Annie Pootoogook (1969 -   )

Annie Pootoogook   Narwhal Gallery: Annie Pootoogook - Homecoming

Detail from Homecoming, 2006
Etching and aquatint, Approx. 32 x 37 inches (HxW), Cape Dorset

Annie Pootoogook comes from a long line of artists. In particular, her grandmother Pitseolak Ashoona, and her mother Napachie Pootoogook were both prolific and masterful graphic artists. Despite enormous stylistic differences, there are similarities in the drawings of all three artists.

All three women drew on personal experience to guide their artworks. Consequently, these images provide an intimate view into the artists' own lives and broader life in Cape Dorset. By depicting everyday scenes, relatives, and common beliefs, their work exudes a sense of recording history, a feeling of archiving experience.

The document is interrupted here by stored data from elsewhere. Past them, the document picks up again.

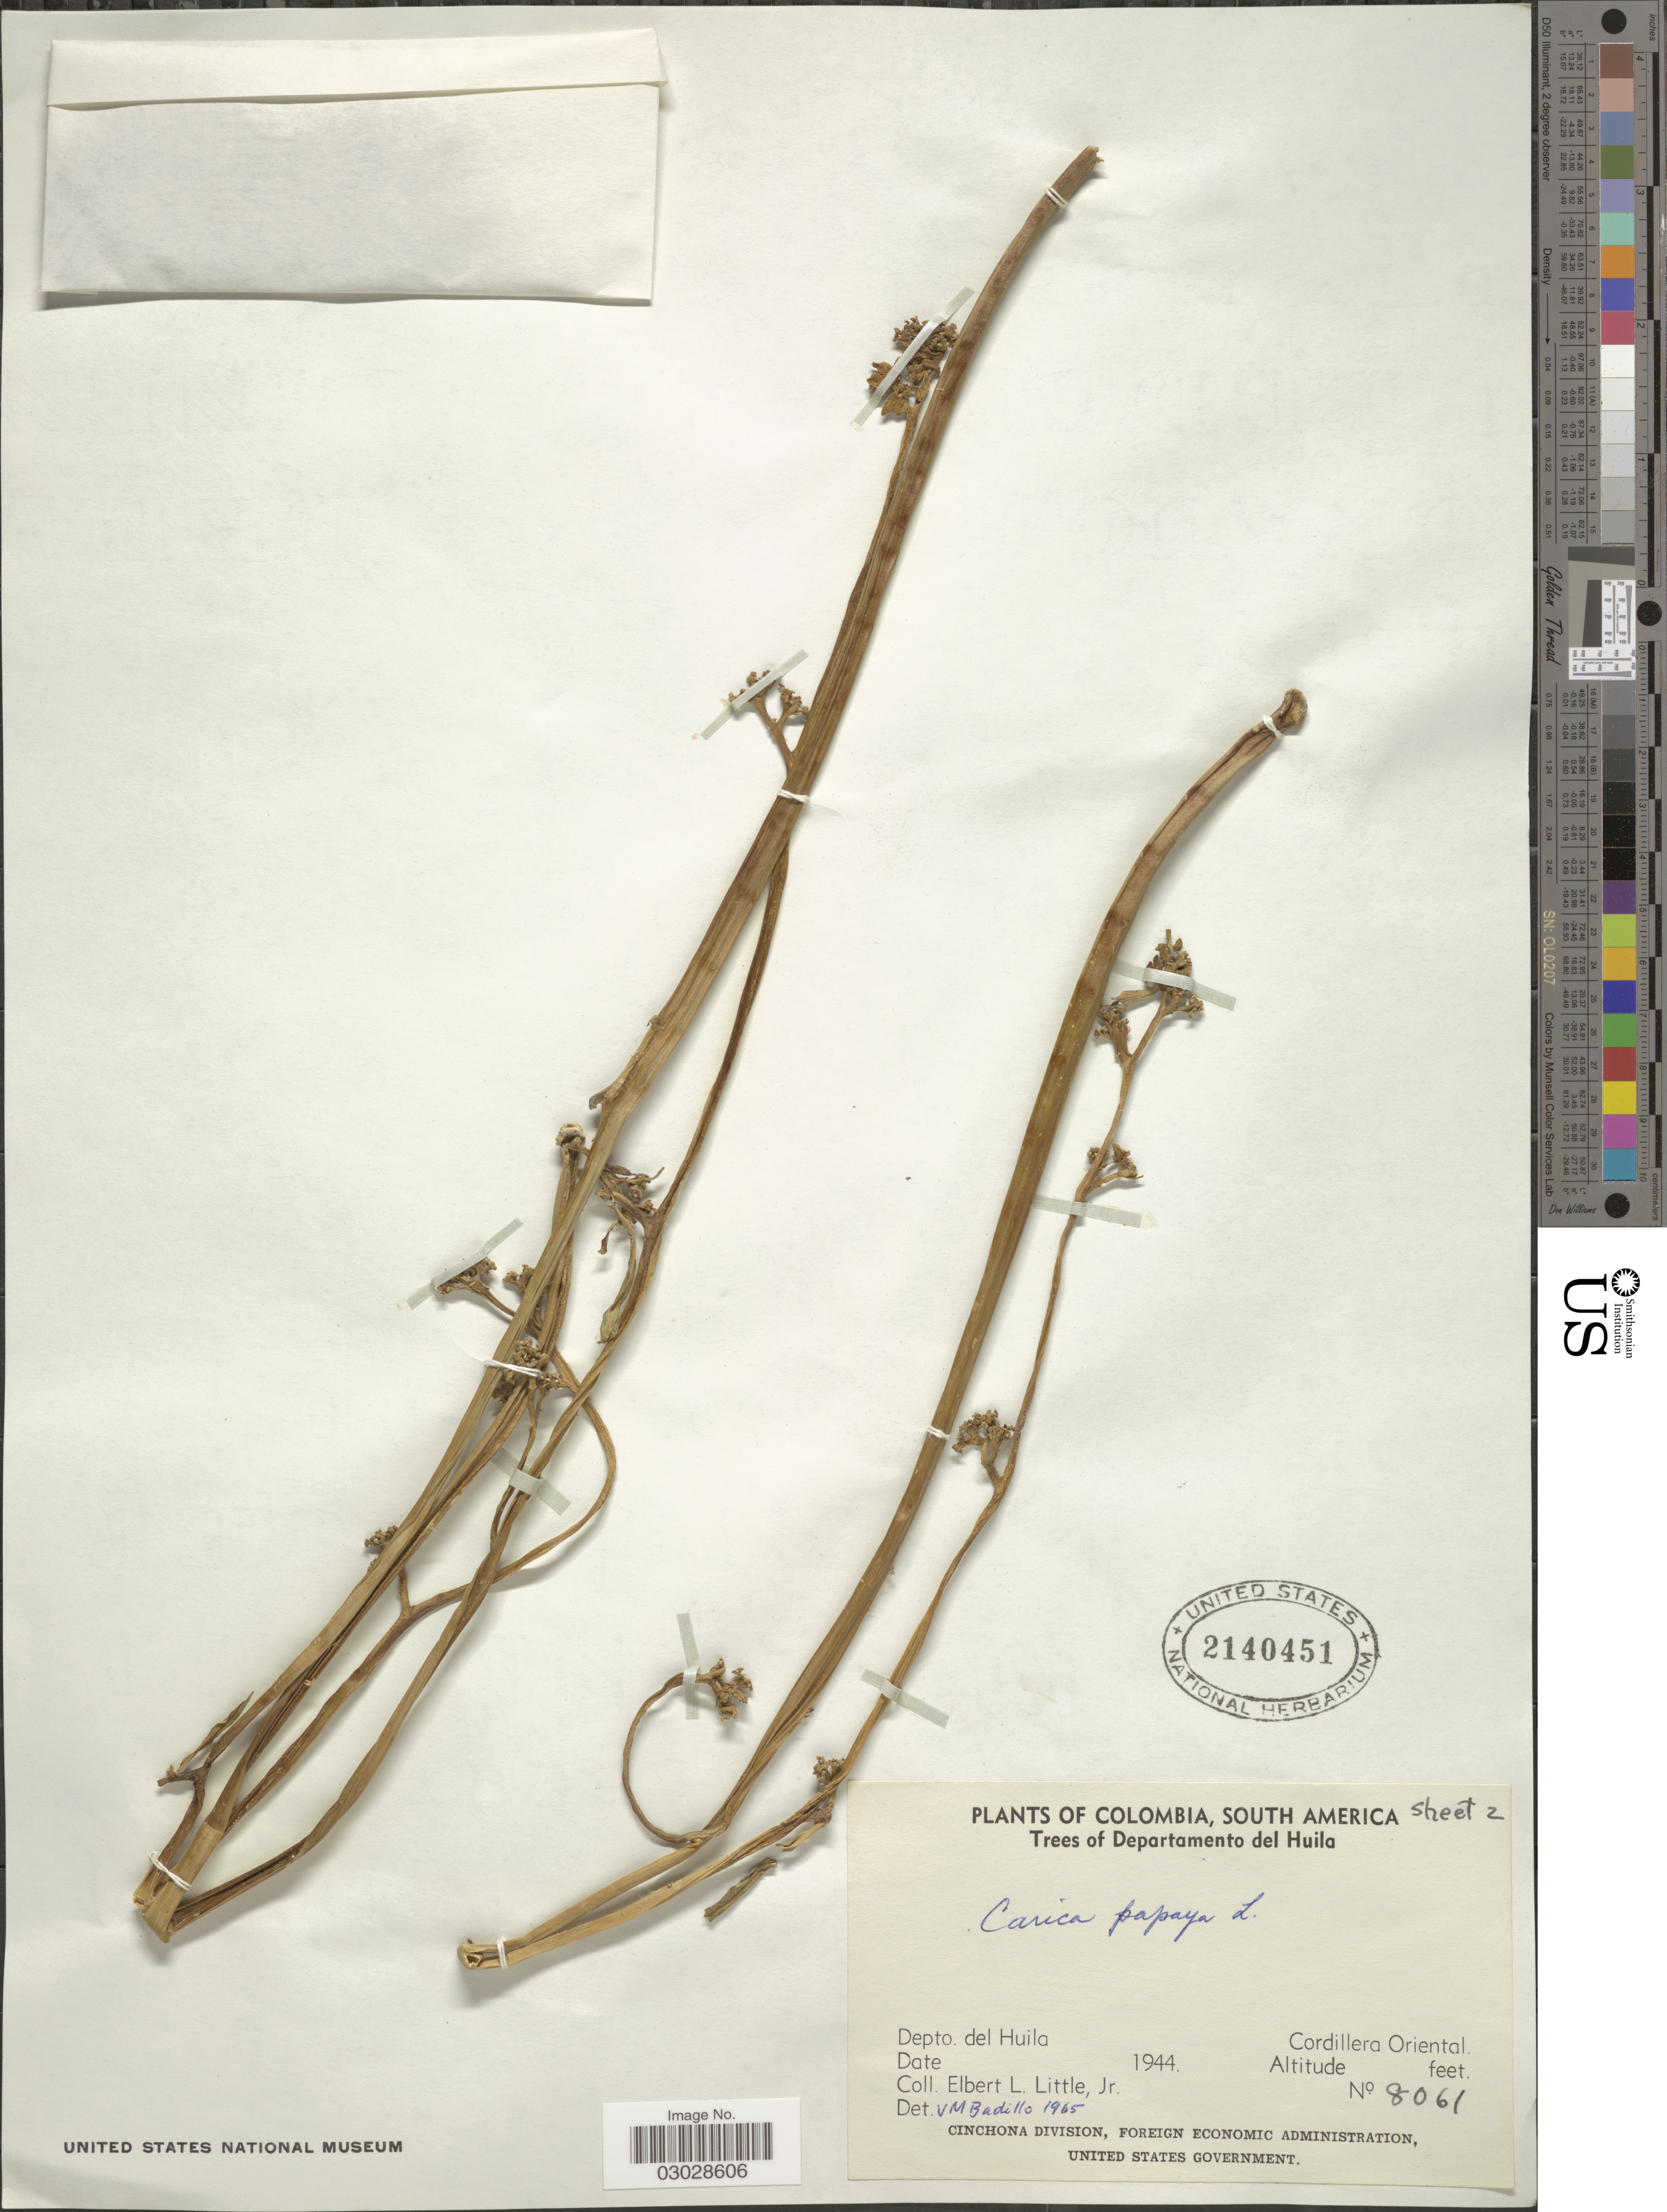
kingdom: Plantae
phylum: Tracheophyta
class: Magnoliopsida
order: Brassicales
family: Caricaceae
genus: Carica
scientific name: Carica papaya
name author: L.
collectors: E. L. Little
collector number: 8061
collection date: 1944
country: Colombia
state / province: Huila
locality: Depto. del Huila, Cordillera Oriental.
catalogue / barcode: US 2140451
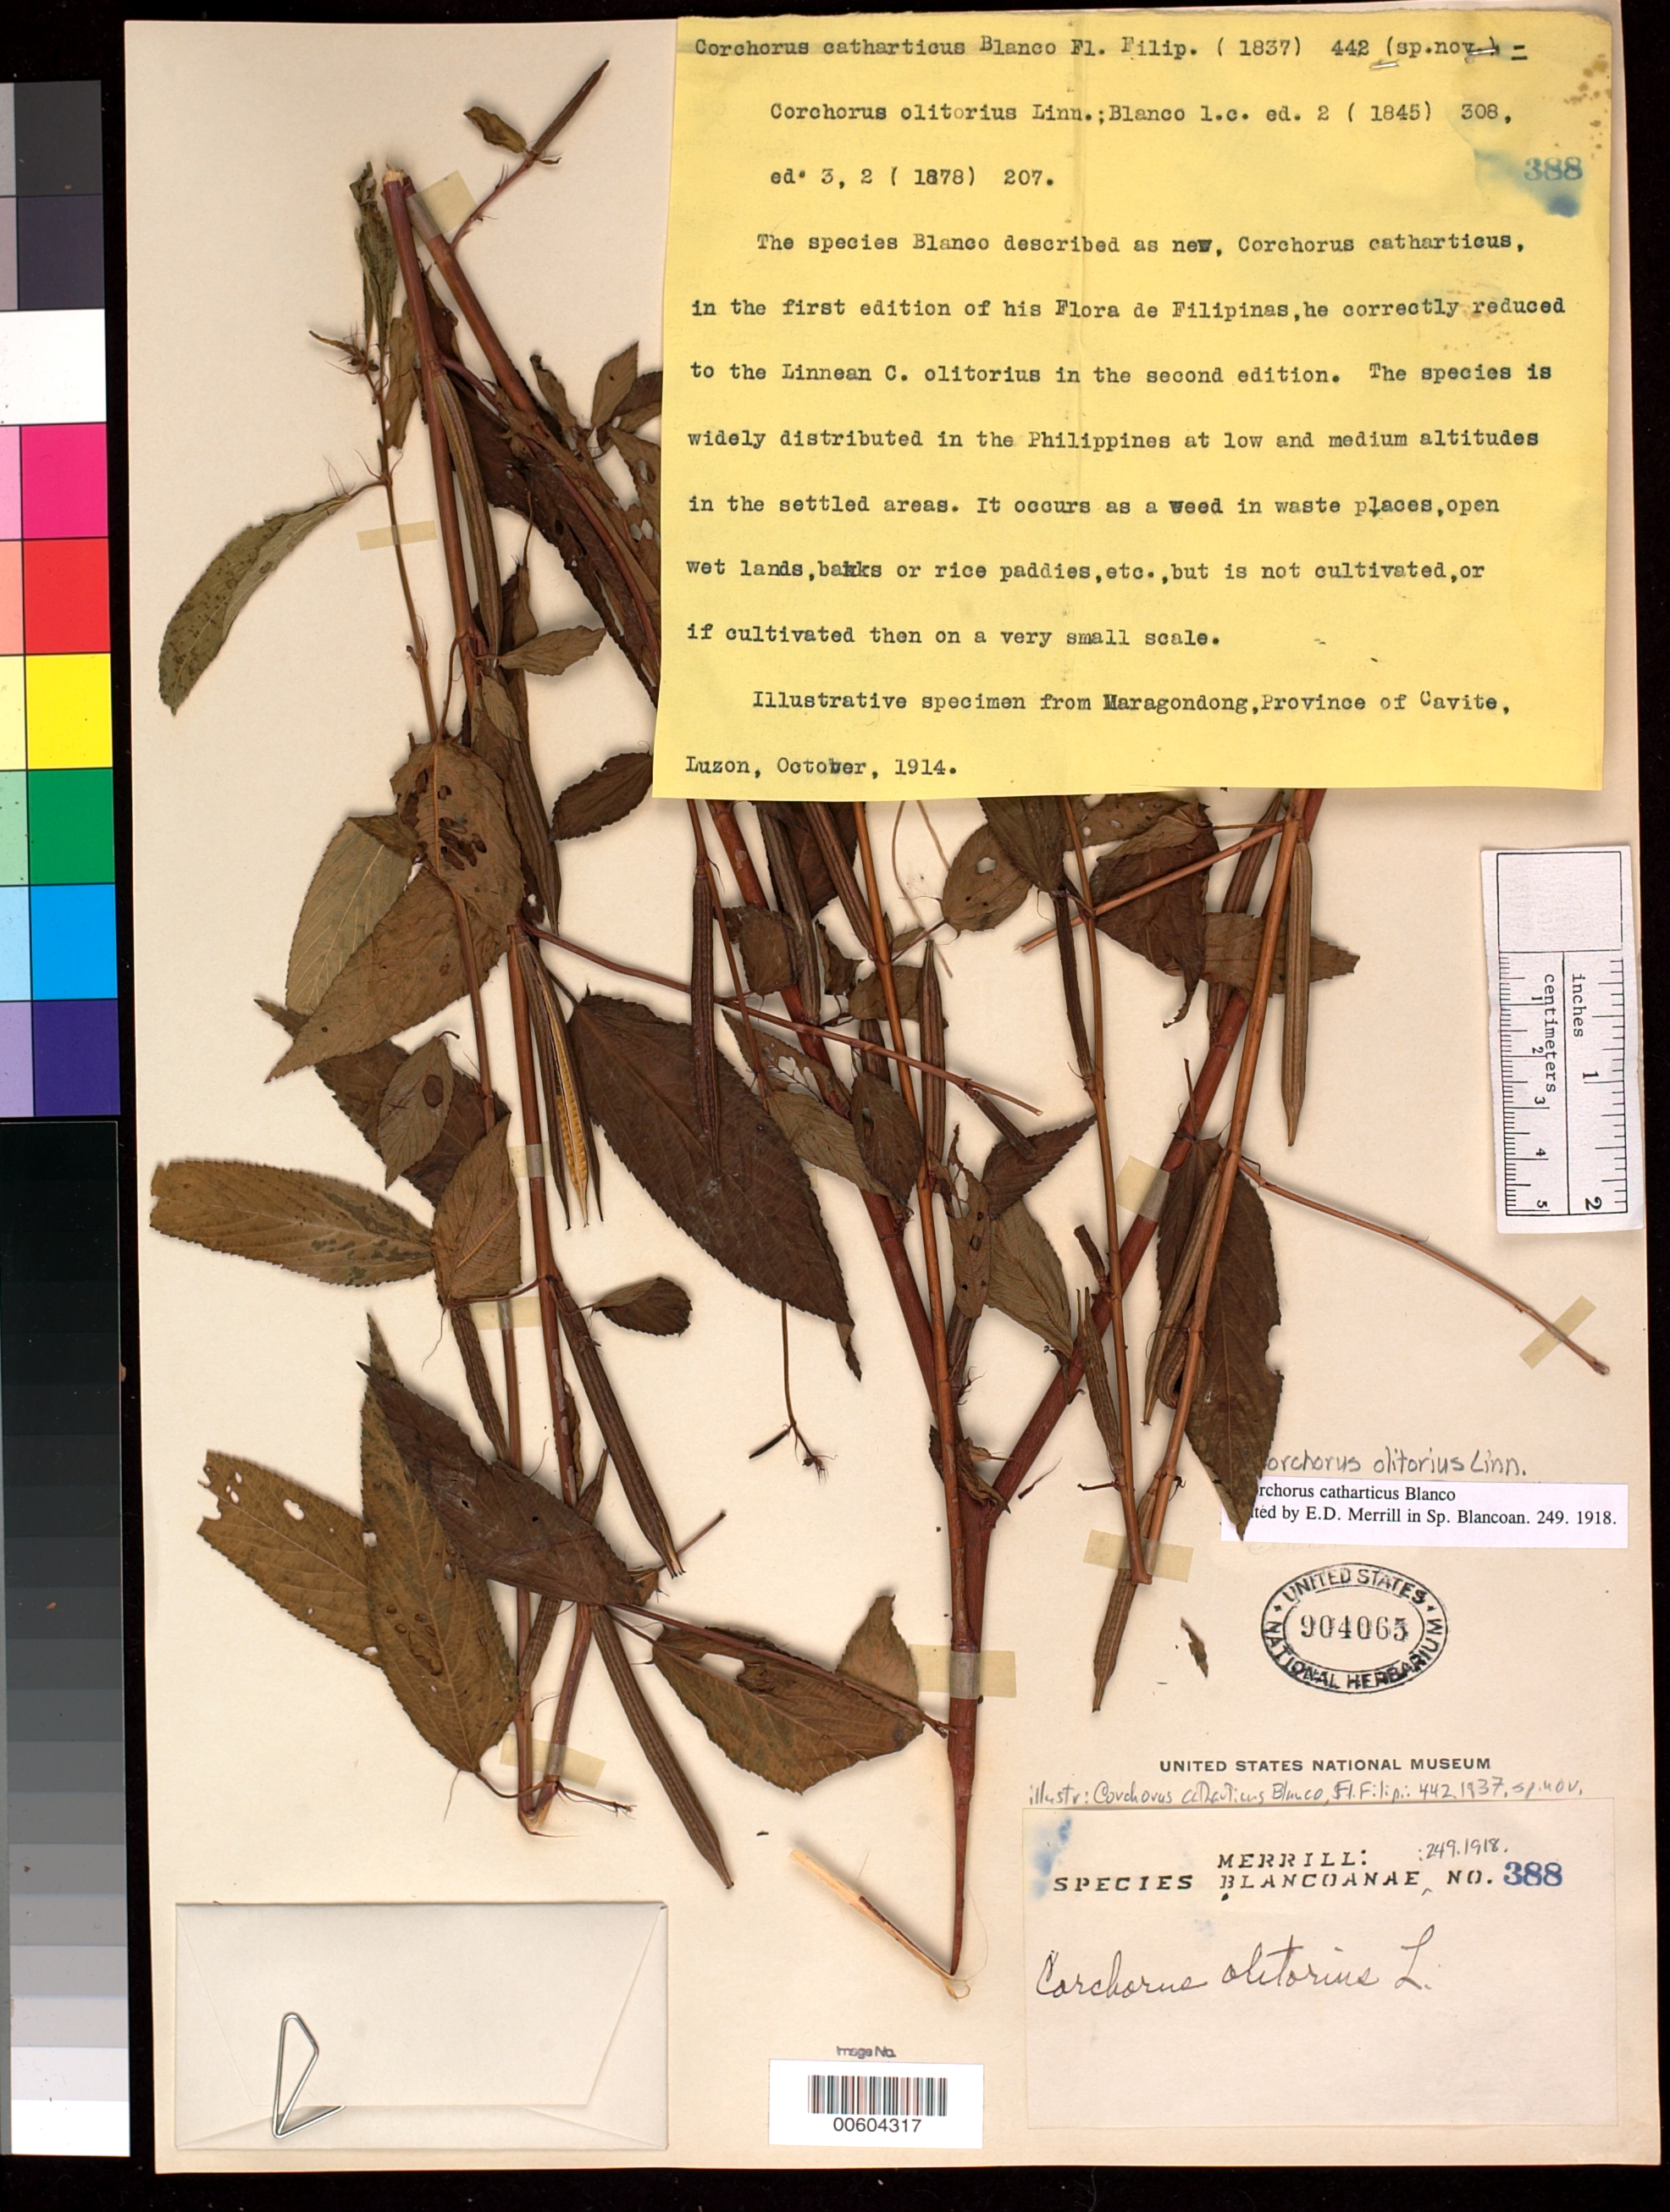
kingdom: Plantae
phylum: Tracheophyta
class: Magnoliopsida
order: Malvales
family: Malvaceae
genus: Corchorus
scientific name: Corchorus catharticus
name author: Blanco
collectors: E. D. Merrill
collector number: Sp. Blancoan. 0388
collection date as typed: Oct 1914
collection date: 1914-10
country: Philippines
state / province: Calabarzon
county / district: Cavite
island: Luzon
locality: Maragondong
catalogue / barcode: US 904065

Whilst Pitseolak concentrated on subject matter that showed the more joyous side of traditional life, characteristic of graphics by artists of the older generation, her daughter Napachie, in later life, chose to draw and speak about all aspects of traditional life, including spiritual beliefs and darker social issues. It is this tradition that is carried on in turn by Napachie's own daughter Annie.

Annie has developed her own unique style. Her artistic approach is fascinating; she captivates the viewer with an intense attention to detail, and sprinkles contemporary references, often mundane, throughout her compositions. She treats all subject matter, joyous and tragic, with the same attention to detail. Annie's most recent works demonstrate a new focus. She still nurtures the 'picture perfect' character of her images, but now she aims for a greater balance between architecture and figures. Who would have thought that one day Inuit graphics would depict images such as the war in Iraq as seen on television?